Opinion article* published in The Conversation written by University of Newcastle Vice-Chancellor Professor Caroline McMillen*.

As the new government settles in, there has been heated speculation around major changes to the higher education system. Education minister Christopher Pyne’s comments to the media have raised questions across the sector about the Coalition’s vision for universities in Australia.

Universities will certainly welcome Pyne’s focus on building a more competitive international education market and reducing our regulatory burden. Government support for a concept of “earned autonomy” and an understanding that universities are prepared to be accountable for the quality of their programs and graduates would also be well-received.

However, of concern is the implication in Pyne’s statements that the demand-driven system of student funding, which has seen 190,000 more students enter our universities, is associated with a drop in quality.

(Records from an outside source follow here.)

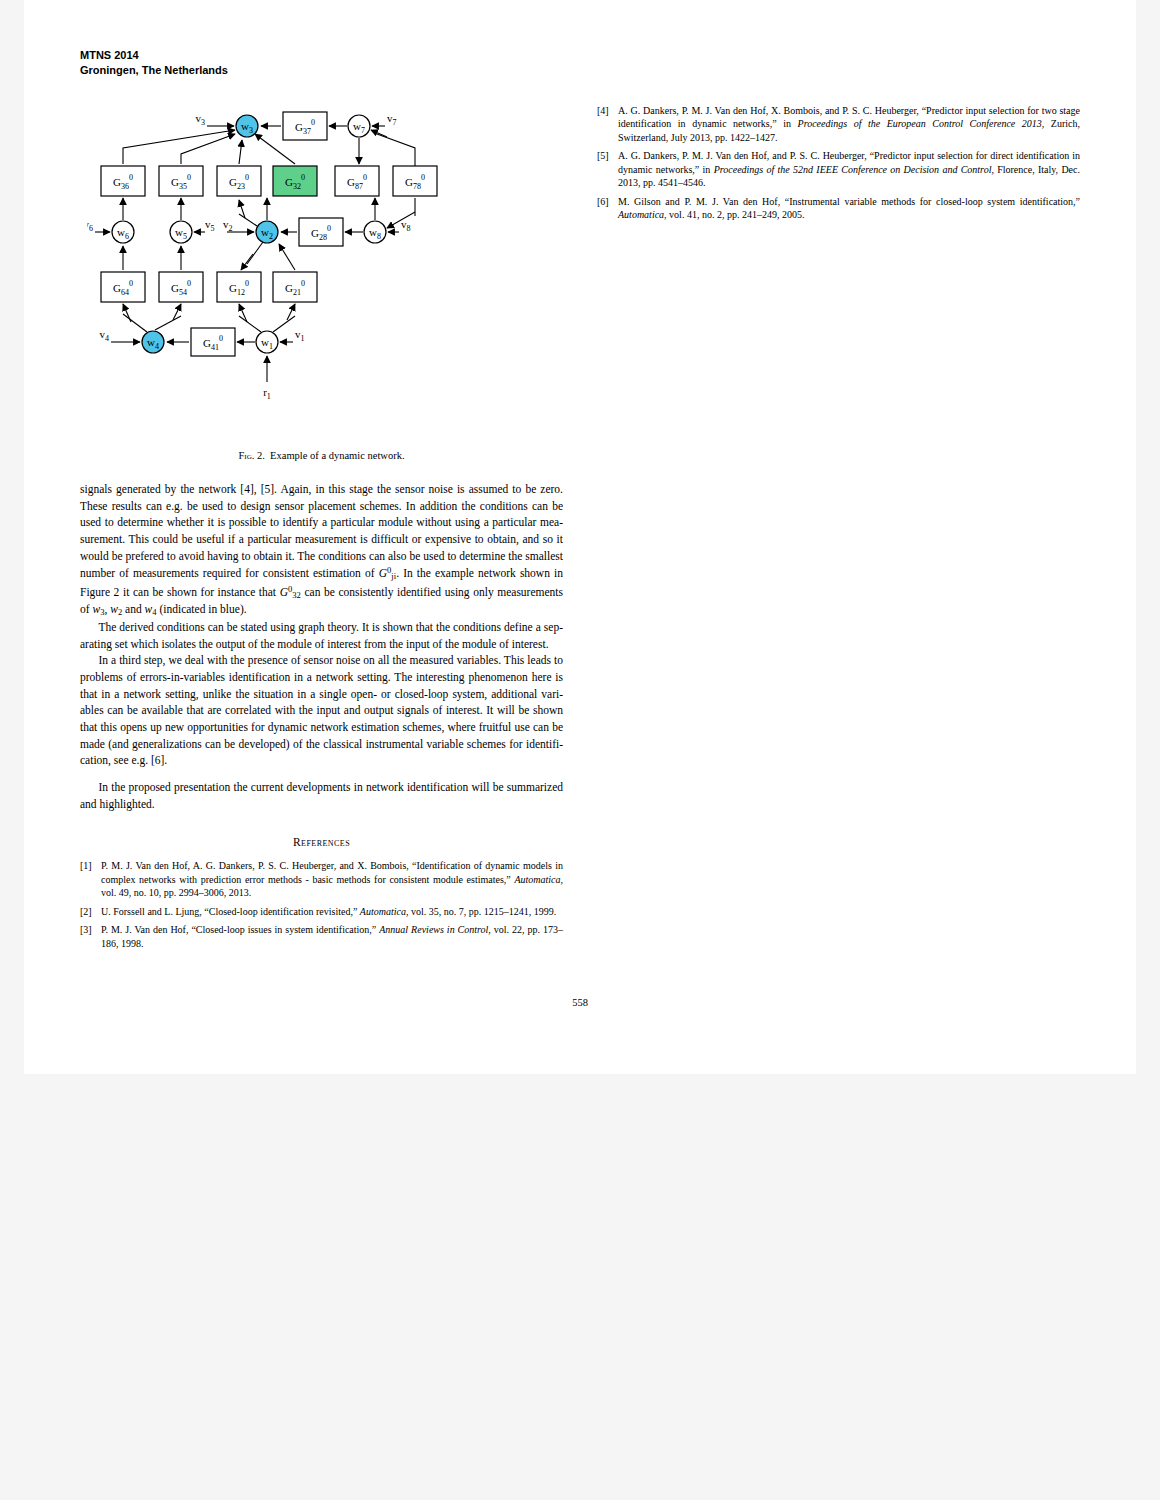MTNS 2014
Groningen, The Netherlands
w3 v3 G370 w7 v7 G360 G350 G230 G320 G870 G780 w6 v6 w5 v5 v2 w2 G280 w8 v8 G640 G540 G120 G210 w4 v4 G410 w1 v1 r1
Fig. 2. Example of a dynamic network.
signals generated by the network [4], [5]. Again, in this stage the sensor noise is assumed to be zero. These results can e.g. be used to design sensor placement schemes. In addition the conditions can be used to determine whether it is possible to identify a particular module without using a particular measurement. This could be useful if a particular measurement is difficult or expensive to obtain, and so it would be prefered to avoid having to obtain it. The conditions can also be used to determine the smallest number of measurements required for consistent estimation of G 0 ji. In the example network shown in Figure 2 it can be shown for instance that G 032 can be consistently identified using only measurements of w 3, w 2 and w 4 (indicated in blue).
The derived conditions can be stated using graph theory. It is shown that the conditions define a separating set which isolates the output of the module of interest from the input of the module of interest.
In a third step, we deal with the presence of sensor noise on all the measured variables. This leads to problems of errors-in-variables identification in a network setting. The interesting phenomenon here is that in a network setting, unlike the situation in a single open- or closed-loop system, additional variables can be available that are correlated with the input and output signals of interest. It will be shown that this opens up new opportunities for dynamic network estimation schemes, where fruitful use can be made (and generalizations can be developed) of the classical instrumental variable schemes for identification, see e.g. [6].
In the proposed presentation the current developments in network identification will be summarized and highlighted.
References
[1] P. M. J. Van den Hof, A. G. Dankers, P. S. C. Heuberger, and X. Bombois, “Identification of dynamic models in complex networks with prediction error methods - basic methods for consistent module estimates,” Automatica, vol. 49, no. 10, pp. 2994–3006, 2013.
[2] U. Forssell and L. Ljung, “Closed-loop identification revisited,” Automatica, vol. 35, no. 7, pp. 1215–1241, 1999.
[3] P. M. J. Van den Hof, “Closed-loop issues in system identification,” Annual Reviews in Control, vol. 22, pp. 173–186, 1998.
[4] A. G. Dankers, P. M. J. Van den Hof, X. Bombois, and P. S. C. Heuberger, “Predictor input selection for two stage identification in dynamic networks,” in Proceedings of the European Control Conference 2013, Zurich, Switzerland, July 2013, pp. 1422–1427.
[5] A. G. Dankers, P. M. J. Van den Hof, and P. S. C. Heuberger, “Predictor input selection for direct identification in dynamic networks,” in Proceedings of the 52nd IEEE Conference on Decision and Control, Florence, Italy, Dec. 2013, pp. 4541–4546.
[6] M. Gilson and P. M. J. Van den Hof, “Instrumental variable methods for closed-loop system identification,” Automatica, vol. 41, no. 2, pp. 241–249, 2005.
558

As the University of Newcastle’s Vice-Chancellor I know from experience that widening access to a greater number of students has not meant compromising on quality. The percentage of students from low socio-economic (SES) backgrounds enrolled at Newcastle is 26.3%, well above the national average of 16% – but our student retention rate is above 80%. Similarly, there is only a 0.3% difference in success rates between low SES students and those from other backgrounds – indicating that widening access has done nothing to diminish student success.

It is also worth noting that our student satisfaction scores with teaching, as measured by the Good Teaching Scale of the Australian Graduate Survey, have improved by 11% since 2011 – another signal that increasing participation and a high-quality student experience are not mutually exclusive.

What the Minister’s initial comments have prompted is the need to establish a shared understanding of what defines a quality university system – a system which can face the productivity and innovation challenges that Australia will face in this next decade.